The Q4 national average vacancy rate crept up 10 basis points to hit 12.6%. That includes demographic shifts from north to south, which means that there is likely some duplication in office space as new units are built to house the shifting companies without necessarily having someone to backfill the old space.
There were 152.7 million sq. ft. under construction in the quarter, which was up 3.1% quarter over quarter, but down 9.1% year over year.

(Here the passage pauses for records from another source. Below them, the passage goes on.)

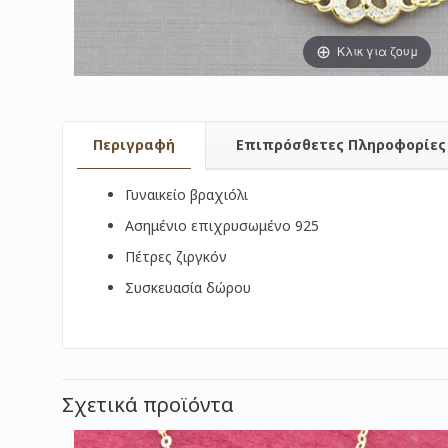
Κλικ για ζουμ
Περιγραφή
Επιπρόσθετες Πληροφορίες
Γυναικείο βραχιόλι
Ασημένιο επιχρυσωμένο 925
Πέτρες ζιργκόν
Συσκευασία δώρου
Σχετικά προϊόντα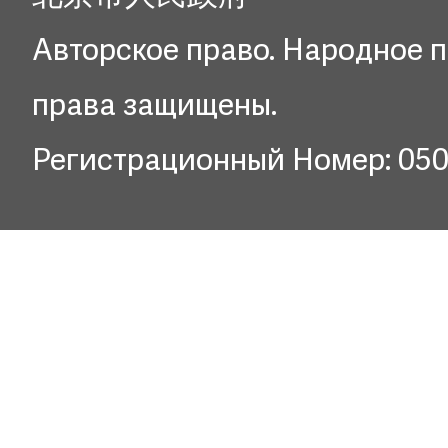
Авторское право. Народное п
права защищены.
Регистрационный Номер: 05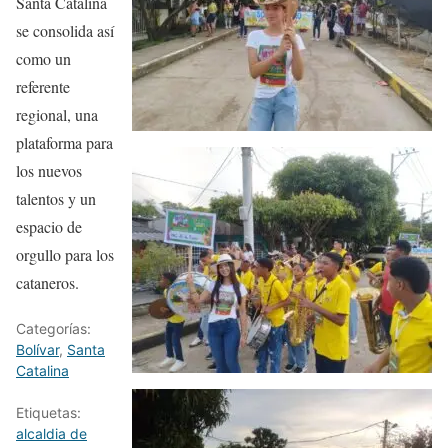
Santa Catalina
se consolida así
como un
referente
regional, una
plataforma para
los nuevos
talentos y un
espacio de
orgullo para los
cataneros.
Categorías:
Bolívar
,
Santa
Catalina
Etiquetas:
alcaldia de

That would seem likely due to uncertainty about the market and the large amount of space already available. Why build more when so much could be had?
The asking base rent saw 2.1% annual growth to $25.72 per sq. ft., below the five-year average of 3.3%. Some traditional powerhouses were hit. “The largest, densest and most developed markets have historically commanded significantly higher rental rates, yet pandemic-related trends have diminished these markets’ lead,” the report read. “Since the beginning of the pandemic, the two most expensive markets, San Francisco and New York, have experienced the largest declines in rental rates at -19% and -9% respectively.”
According to Transwestern, “Markets with strong tailwinds prior to the pandemic may be better positioned coming out of the downturn” when looking at three-year net absorption percentage of stock.